Dataset entries
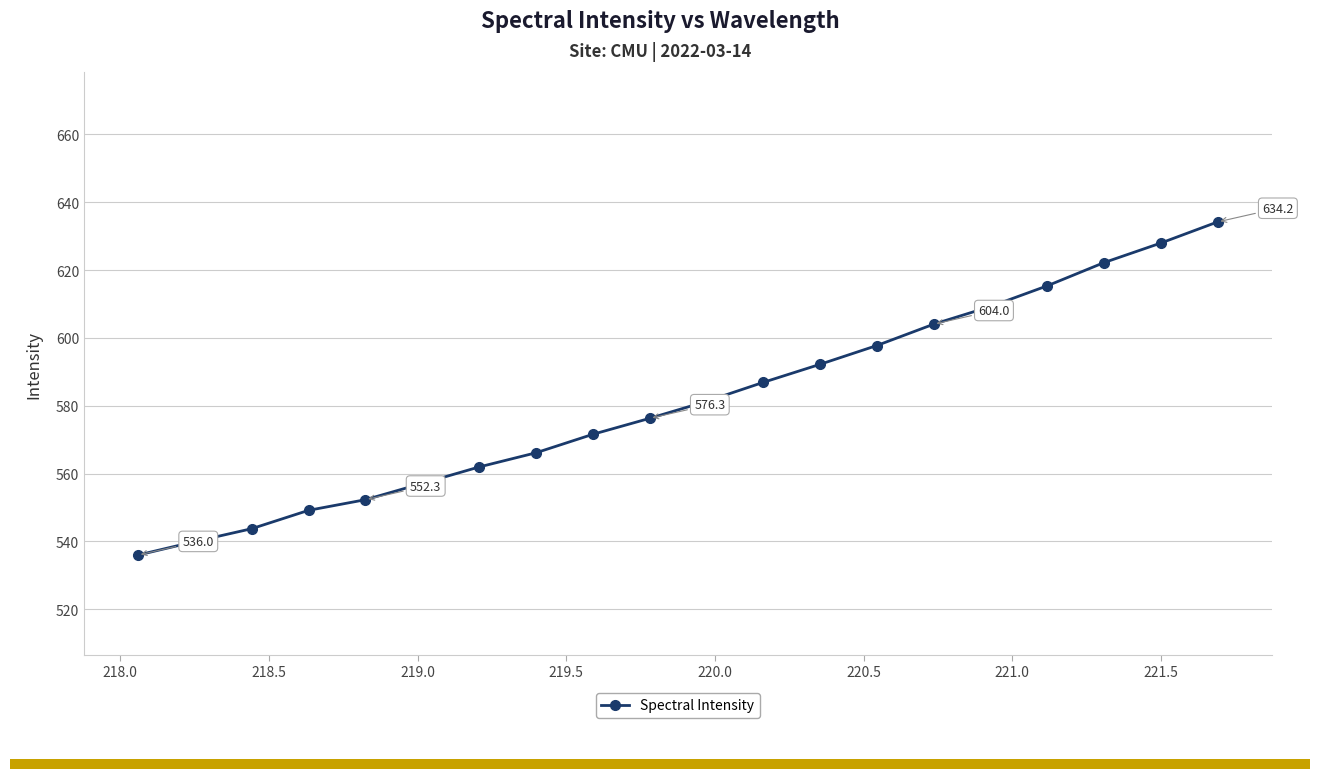

What is the smallest value displayed?

536.0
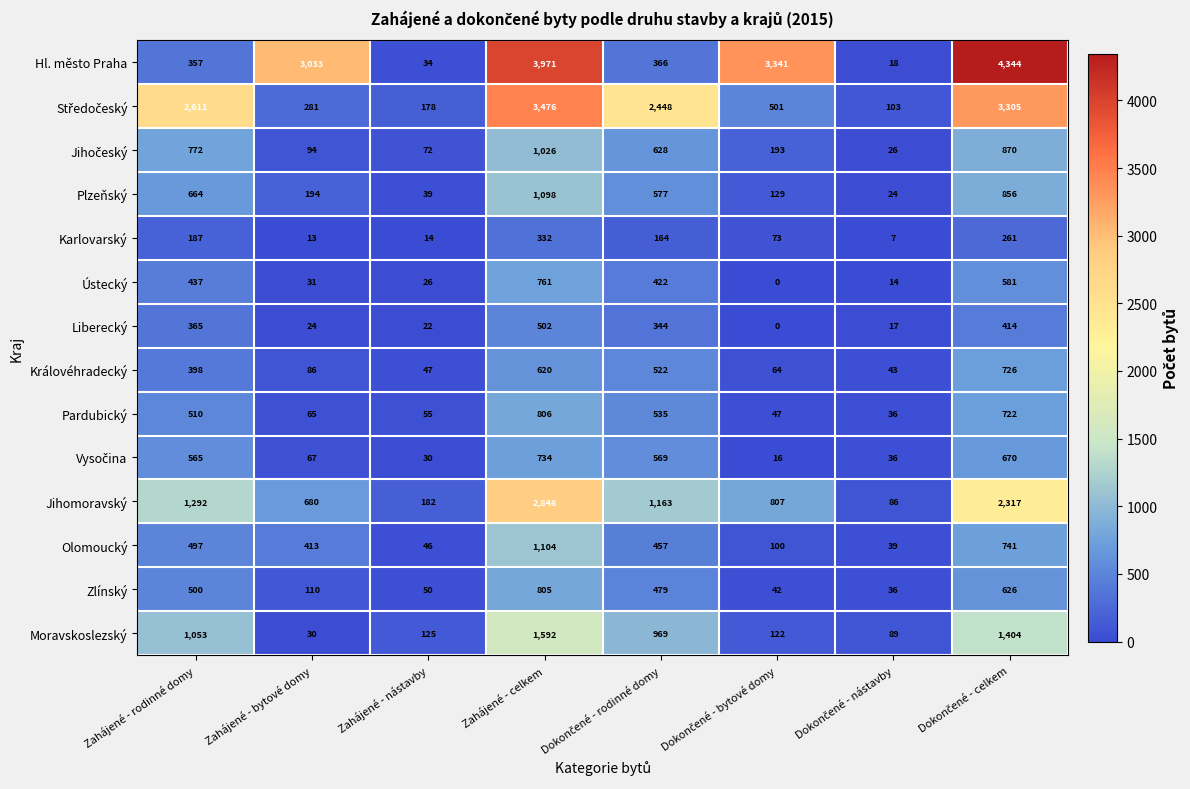

Which series has the largest range (max minus min)?

Hl. město Praha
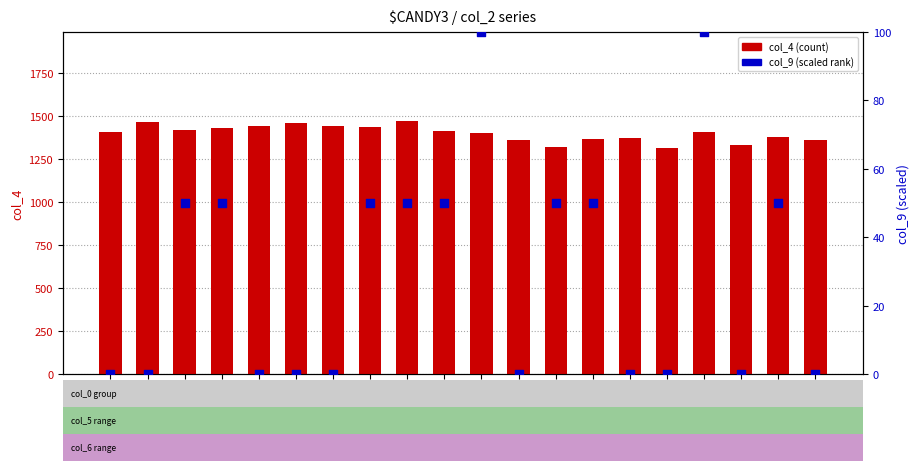

Which series contains the lowest Y value?

col_9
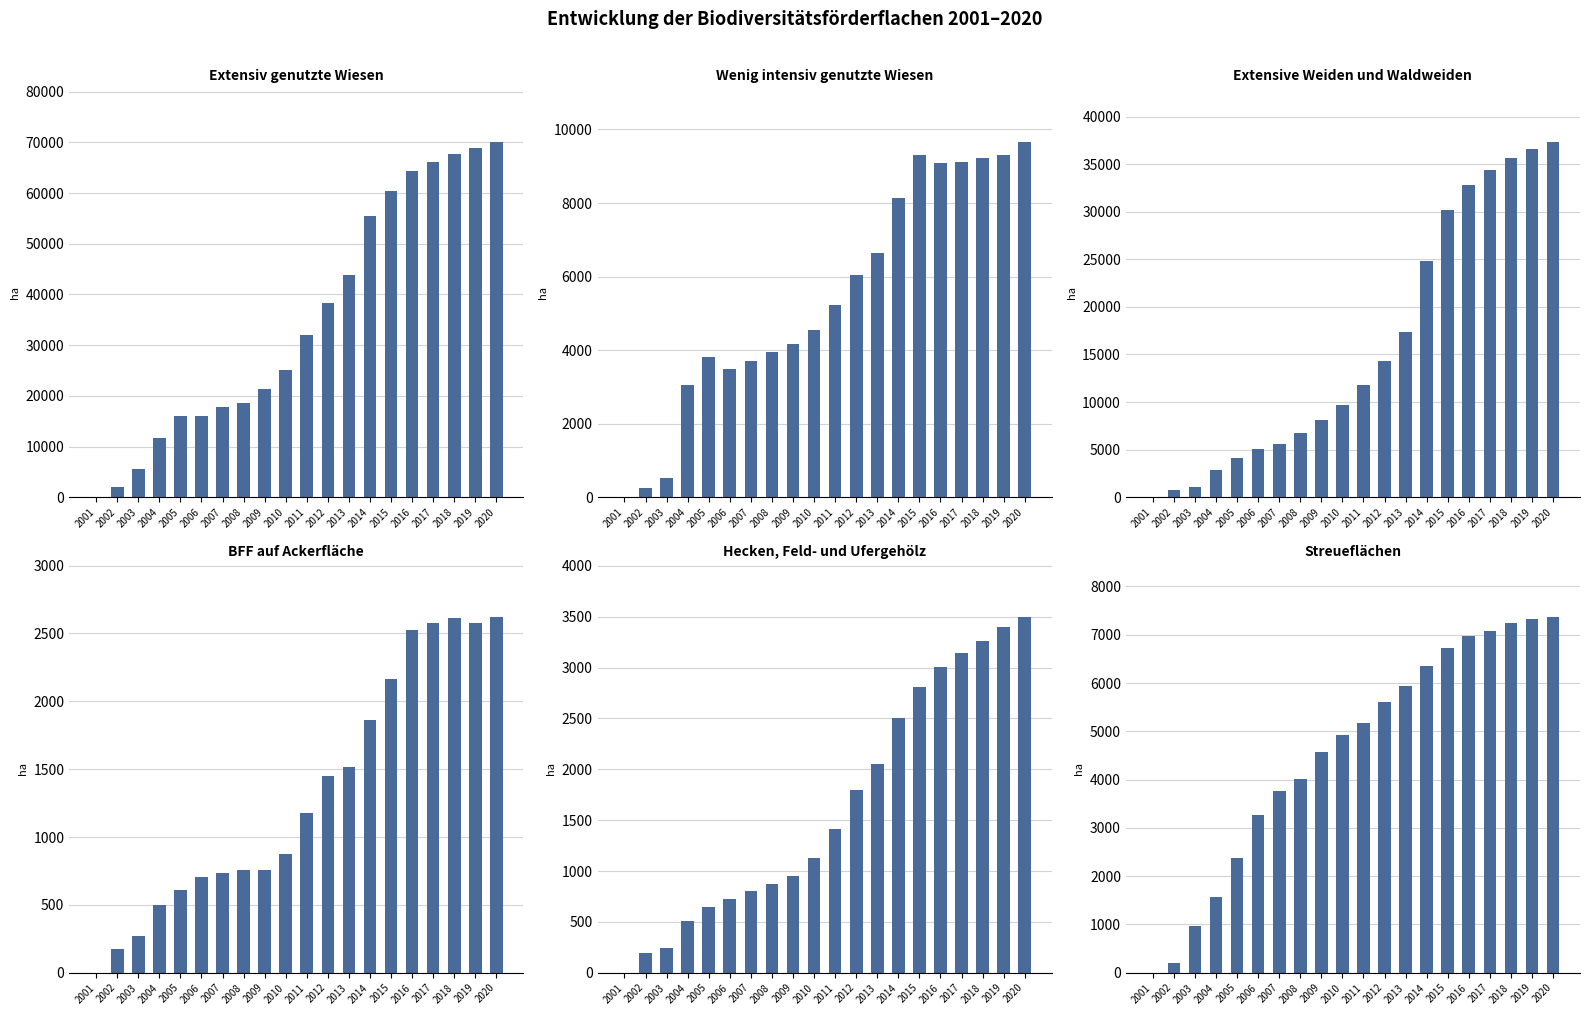

What is the sum of the Wenig intensiv genutzte Wiesen values at 2006 and 2002?

3744.0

EXERCISE PROMPT: Return each line of the records that contains the word "series". Case counts.

WRITTEN RESPONSE:
Which series has the largest range (max minus min)?
Which series contains the lowest Y value?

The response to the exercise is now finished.